======== Source data ========

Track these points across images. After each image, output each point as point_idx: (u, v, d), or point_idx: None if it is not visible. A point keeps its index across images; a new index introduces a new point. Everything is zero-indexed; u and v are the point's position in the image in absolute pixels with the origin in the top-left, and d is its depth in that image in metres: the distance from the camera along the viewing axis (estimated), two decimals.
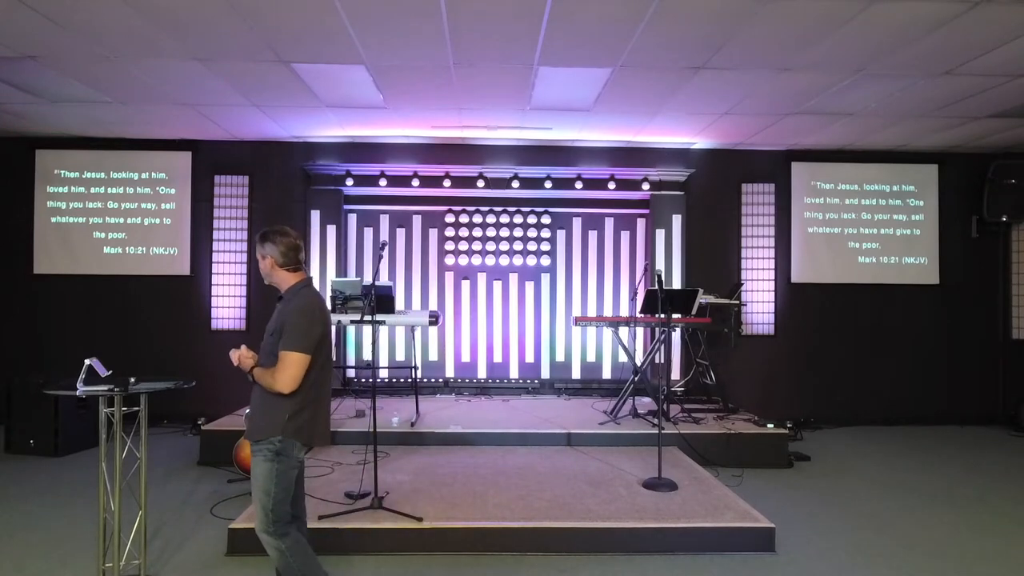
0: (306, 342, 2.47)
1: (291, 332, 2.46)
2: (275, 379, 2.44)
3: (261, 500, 2.49)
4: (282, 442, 2.48)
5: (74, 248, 6.73)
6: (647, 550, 3.46)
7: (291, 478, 2.54)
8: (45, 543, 3.58)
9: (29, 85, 5.12)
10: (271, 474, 2.47)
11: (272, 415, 2.49)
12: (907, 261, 7.07)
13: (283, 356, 2.45)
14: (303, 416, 2.52)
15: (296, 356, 2.44)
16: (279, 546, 2.50)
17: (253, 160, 6.83)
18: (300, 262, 2.62)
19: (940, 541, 3.74)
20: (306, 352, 2.46)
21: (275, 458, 2.48)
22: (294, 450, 2.52)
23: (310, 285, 2.66)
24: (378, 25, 4.00)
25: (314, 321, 2.53)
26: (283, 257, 2.57)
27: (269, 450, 2.48)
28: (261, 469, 2.49)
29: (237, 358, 2.57)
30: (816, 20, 3.87)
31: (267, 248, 2.58)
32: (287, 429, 2.48)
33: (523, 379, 6.98)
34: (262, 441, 2.50)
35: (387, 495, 3.81)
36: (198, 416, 6.07)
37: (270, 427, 2.48)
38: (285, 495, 2.52)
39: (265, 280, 2.67)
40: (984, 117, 5.75)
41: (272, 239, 2.57)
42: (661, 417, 4.51)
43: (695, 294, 5.60)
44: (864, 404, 6.98)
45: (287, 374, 2.43)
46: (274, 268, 2.59)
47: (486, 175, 6.71)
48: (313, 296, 2.62)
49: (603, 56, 4.46)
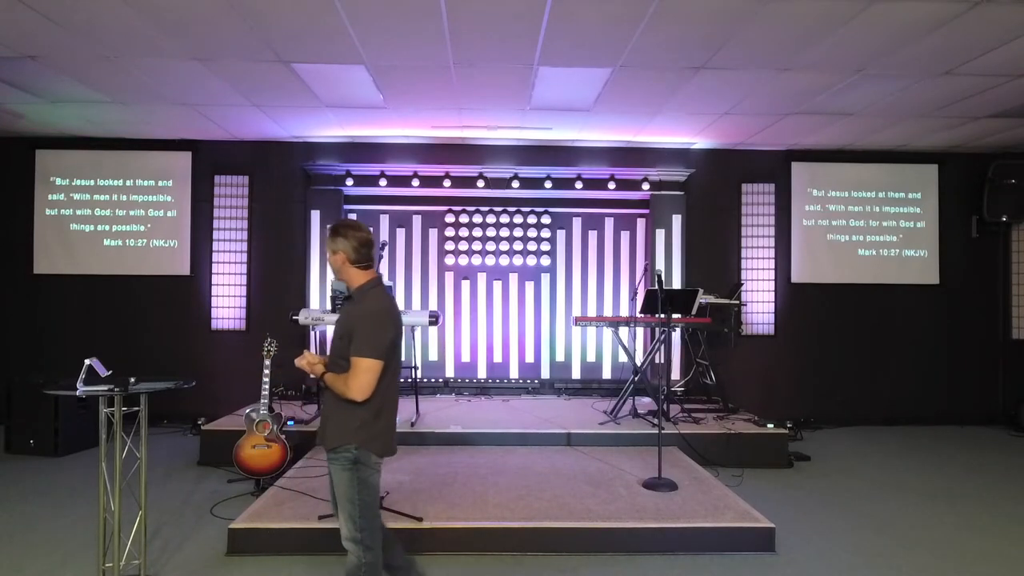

========

== Problem requirements ==
Only lines go in the copy, not pictures. Transcribe exactly from the start of the listing through the line containing "18: (300, 262, 2.62)".

== Response to the task ==
Track these points across images. After each image, output each point as point_idx: (u, v, d), or point_idx: None if it is not visible. A point keeps its index across images; a new index introduces a new point. Everything is zero-indexed; u and v are the point's position in the image in absolute pixels with the origin in the top-left, and d is its depth in that image in metres: the distance from the camera along the viewing axis (estimated), two decimals.
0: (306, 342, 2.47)
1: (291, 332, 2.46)
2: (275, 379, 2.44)
3: (261, 500, 2.49)
4: (282, 442, 2.48)
5: (74, 248, 6.73)
6: (647, 550, 3.46)
7: (291, 478, 2.54)
8: (45, 543, 3.58)
9: (29, 85, 5.12)
10: (271, 474, 2.47)
11: (272, 415, 2.49)
12: (907, 261, 7.07)
13: (283, 356, 2.45)
14: (303, 416, 2.52)
15: (296, 356, 2.44)
16: (279, 546, 2.50)
17: (253, 160, 6.83)
18: (300, 262, 2.62)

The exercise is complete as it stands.